Evento inédito no Recife
mobilizou mais de 400
profissionais de internet (FOTOS: ARTHUR DE SOUZA/ESP.DP/D.A PRESS)

Evento inédito no Recife mobilizou mais de 400 profissionais de internet

Imagine a vida sem Google e Facebook. Ou, pior ainda, sem internet. Parece impossível, certo? A verdade é que somos cada vez mais dependentes das novas tecnologias. E elas vão surgindo e se renovando num ritmo tão rápido que quase não dá  para acreditar que a rede mundial de computadores, no formato como conhecemos hoje, é recente: começou a se popularizar na década de 1990.

Perceber a velocidade dessas transformações e como elas impactam vida pessoal e negócios traz à tona outra questão: como será o futuro da internet?

Este foi o tema de uma palestra realizada ontem à tarde pelo consultor em inovação digital Luli Radfahrer, durante o 15° Encontro Locaweb de Profissionais de Internet. O evento – inédito no estado – reuniu um público de mais de 400 pessoas no Mar Hotel, no bairro de Boa Viagem, no Recife. O portal Pernambuco.com, dos Diários Associados, foi um dos patrocinadores do encontro.
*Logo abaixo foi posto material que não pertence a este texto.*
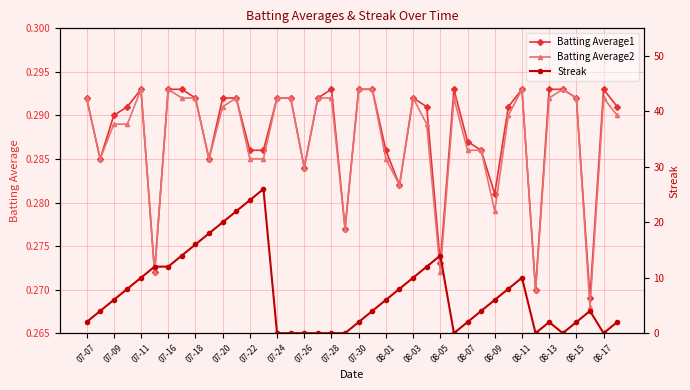

Is it true that Batting Average2 equals 0.1 at 08-17?

False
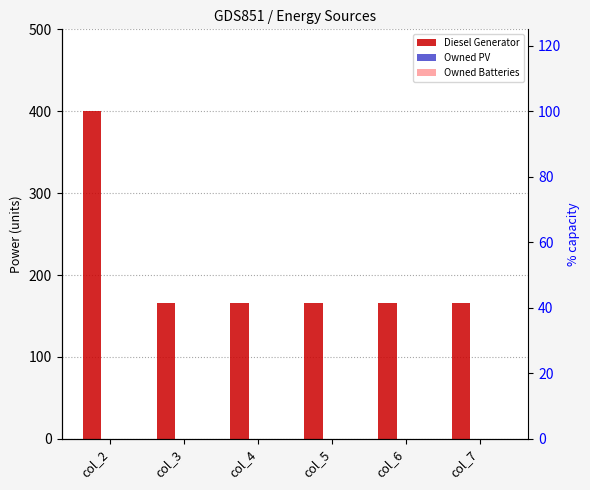

What is the approximate value of Diesel Generator at col_3?

166.0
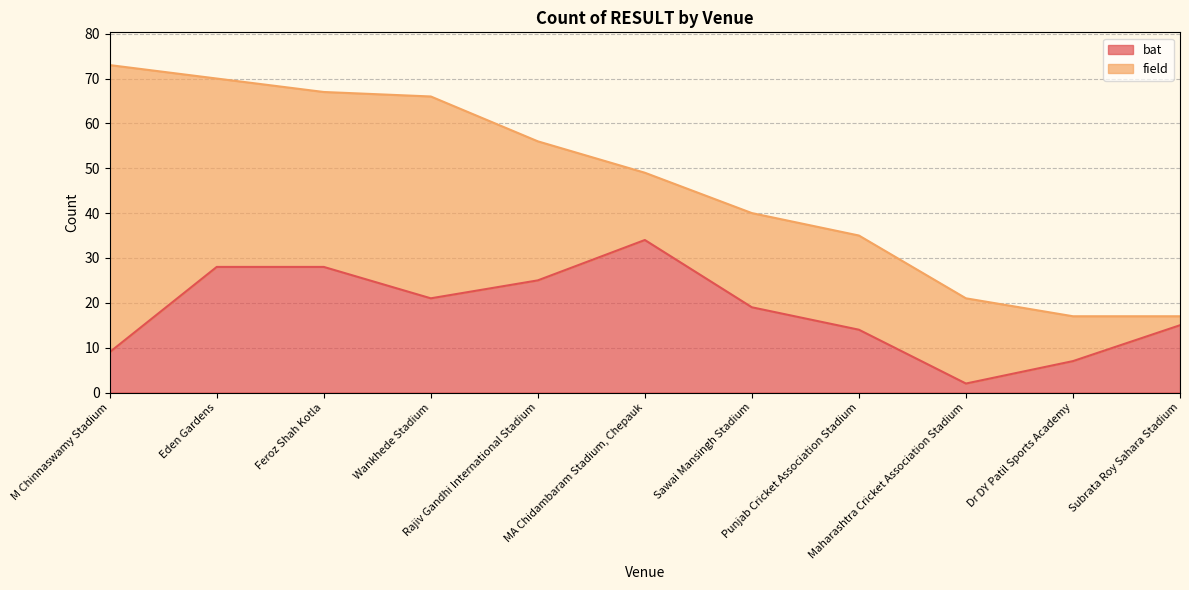

True or false: the data shows 25 at Sawai Mansingh Stadium.

False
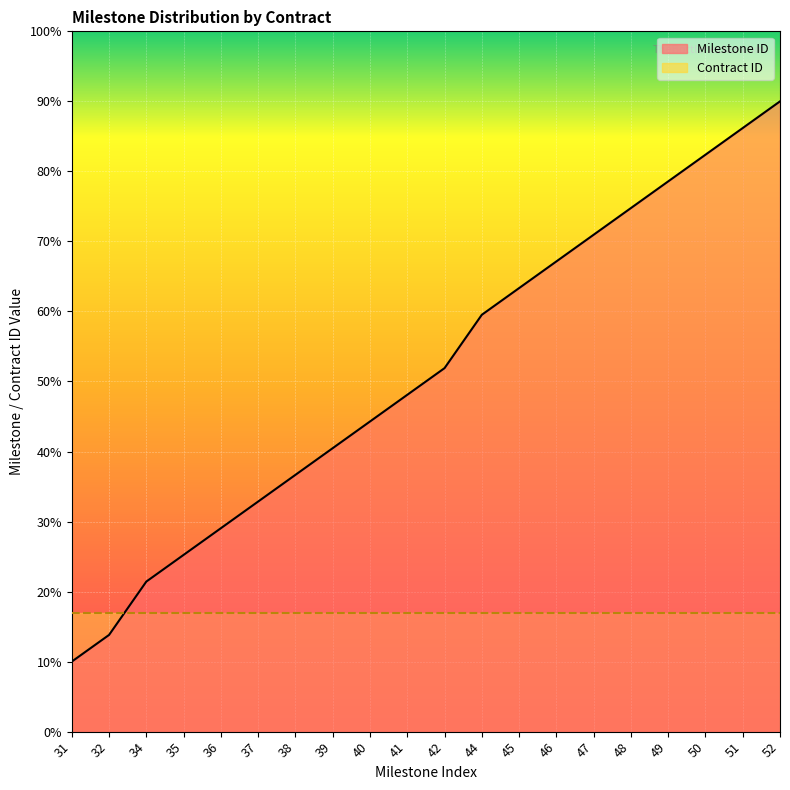

What is the difference between the maximum and minimum values?

80.0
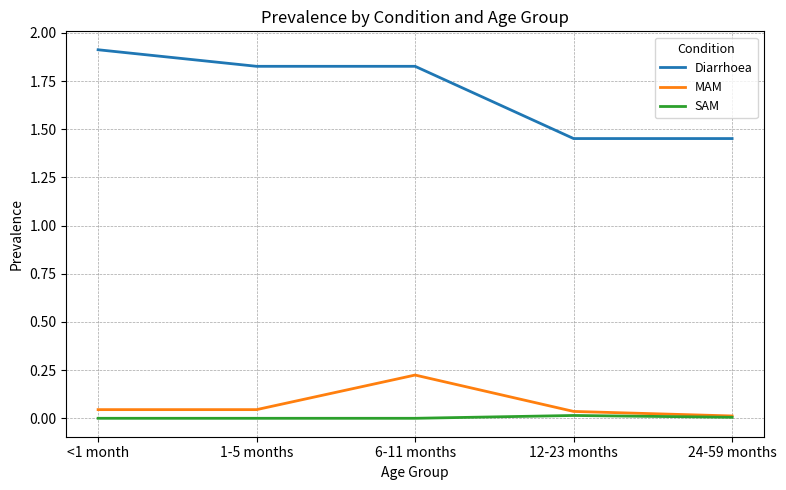

List the series in order of their peak value, lowest first.

SAM, MAM, Diarrhoea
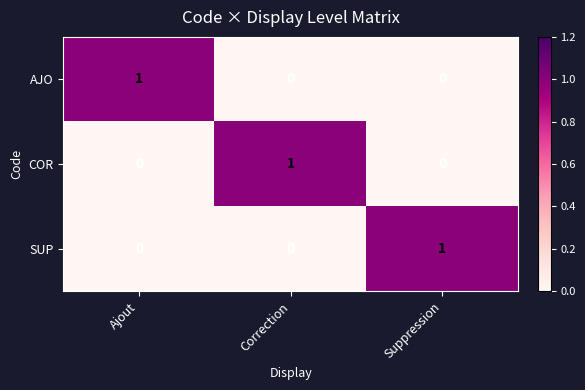

Is it true that AJO equals 0 at Correction?

True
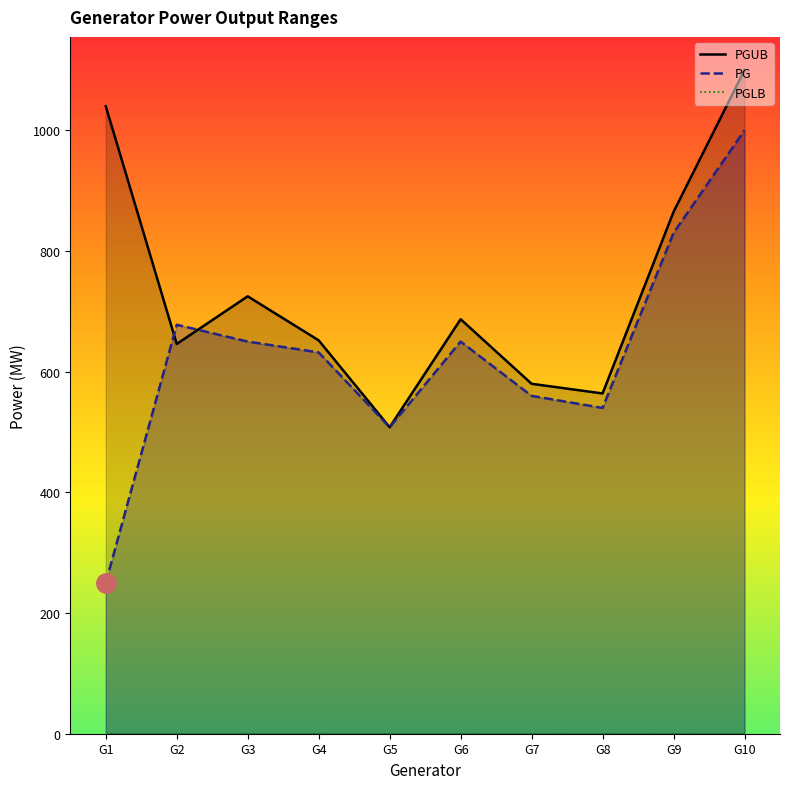

At how many categories does at least one series exceed 841?

3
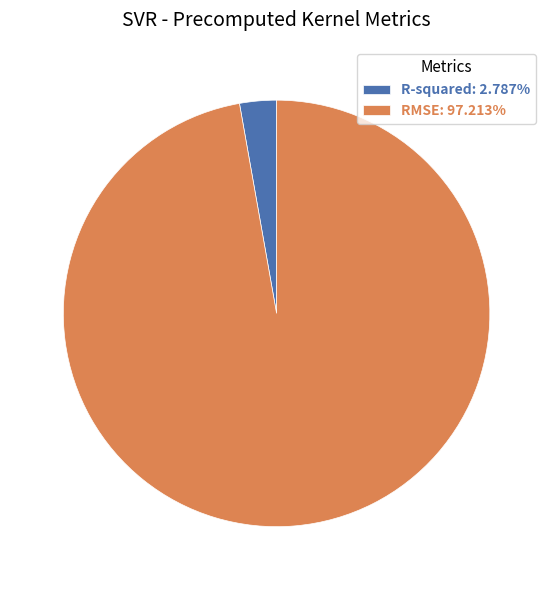

How many slices are in this pie chart?

2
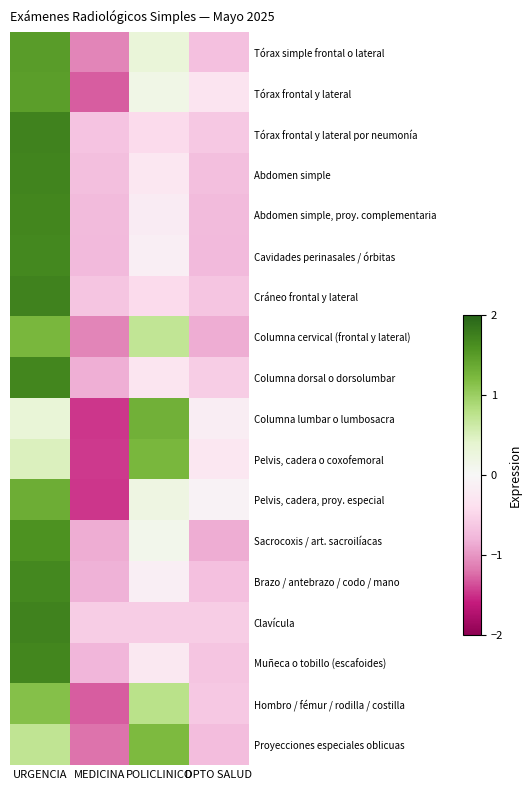

Which series has the largest range (max minus min)?

Pelvis, cadera, proy. especial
A estimativa para os próximos dez anos é que surgirão mais de 3 bilhões de novos usuários conectados à web. Vale lembrar que, atualmente, o total de internautas gira em torno de 2,5 bilhões. Desde 2010, o YouTube consome sozinho mais banda do que todo o resto da rede. Diante desses números, Luli, que trabalha com internet desde 1994 e é professor-doutor de Comunicação Digital da USP, traça um panorama do que podemos esperar.

Segundo o pesquisador, tudo estará conectado a um computador, recebendo e interpretando informações. “Os objetos vão ter personalidade própria, algo que começamos a ver com o assistente de voz Siri da Apple. A Samsung possui um protótipo de smartphone que detecta a emoção do usuário com 65% de precisão analisando temperatura da mão, movimentos e outros fatores. É mais do que muitos namorados conseguem perceber”, comenta.

Tudo isso leva ao conceito de Big Data. Em outras palavras, um monte de computadores processa tudo o que você faz. Isso acontece quando você visita uma página, curte alguma postagem, faz check-in no FourSquare e coloca fotos nas redes sociais. No início do ano, Mark Zuckerberg deu uma amostra desse poder ao lançar o Facebook Graph Search, uma ferramenta de busca potente que trabalha com filtros avançados. Por exemplo, dá para descobrir quantos e quais moradores de determinada cidade frequentam certo cinema e gostam de um filme em específico. É quase um radar de gente.

“É assustador, principalmente se levarmos em conta que o Facebook indexa mais de um bilhão de pessoas, 240 bilhões de fotos e um trilhão de conexões. Informação vale dinheiro e pode ser negociada entre pessoas, instituições e governo. Mas, ao contrário do petróleo, esta moeda precisa ser renovada para ter valor, então temos algum controle. Vejam o Orkut, como era e como é hoje. Se as pessoas abandonam o serviço, ele não se sustenta”, pontua Luli.